## TRAVAIL DEMANDÉ:
(a) Recopiez à l'identique le passage de l'extrait qui va de "Je vous le dis" jusqu'à "vraiment pas chers." inclus.
(b) Répondez aux questions suivantes d'après l'extrait.
(i) À quelle émission M. Lambert est-il passé ?
(ii) Quelle chanson est qualifiée d'« insupportable toune » ?
(iii) À quel plat l'extrait compare-t-il le mélange de sujets évoqués par M. Lambert ?

## EXTRAIT DU TEXTE:
Pendant des jours, je me suis répétée : « Oublie ça, ça ne donne rien. » J’ai même fait brûler de l’encens, chanté maintes fois l’insupportable toune « Let it go », fait de la méditation transcendantale (enfin presque) et dormi plusieurs nuits là-dessus. Rien à faire. Des jours plus tard, ça me gossait encore à l’intérieur. Car lors de votre passage à l’émission Tout le monde en parle, M. Lambert, vous avez parlé des pauvres, de ces assistés sociaux qui « profitent du système », et maintes fois à travers votre chapeau. Et ça, ça m’énerve au plus haut point.

Je vous le dis d’emblée, M. Lambert, vous parlez de tout et de rien en même temps, sans connaissance de cause, en évoquant tantôt « l’aide de dernier recours », les assistés sociaux de « génération en génération », ceux qui « profitent du système » en plus des paradis fiscaux, comme si tout ça était la même affaire, sorte de bouillabaisse dont vous seul connaissez la recette et les ingrédients vraiment pas chers.

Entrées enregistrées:
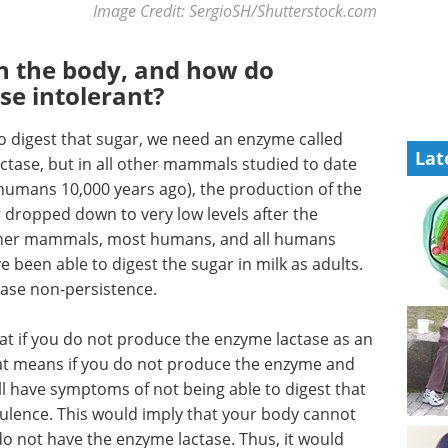
Image Credit: SergioSH/Shutterstock.com
in the body, and how do
se intolerant?
 to digest that sugar, we need an enzyme called
Lat
lactase, but in all other mammals studied to date
humans 10,000 years ago), the production of the
r dropped down to very low levels after the
other mammals, most humans, and all humans
been able to digest the sugar in milk as adults.
ctase non-persistence.
t if you do not produce the enzyme lactase as an
That means if you do not produce the enzyme and
l have symptoms of not being able to digest that
tulence. This would imply that your body cannot
do not have the enzyme lactase. Thus, it would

## RÉPONSES ORDONNÉES:
(a)
Je vous le dis d’emblée, M. Lambert, vous parlez de tout et de rien en même temps, sans connaissance de cause, en évoquant tantôt « l’aide de dernier recours », les assistés sociaux de « génération en génération », ceux qui « profitent du système » en plus des paradis fiscaux, comme si tout ça était la même affaire, sorte de bouillabaisse dont vous seul connaissez la recette et les ingrédients vraiment pas chers.

(b)
(i) Tout le monde en parle
(ii) « Let it go »
(iii) Une bouillabaisse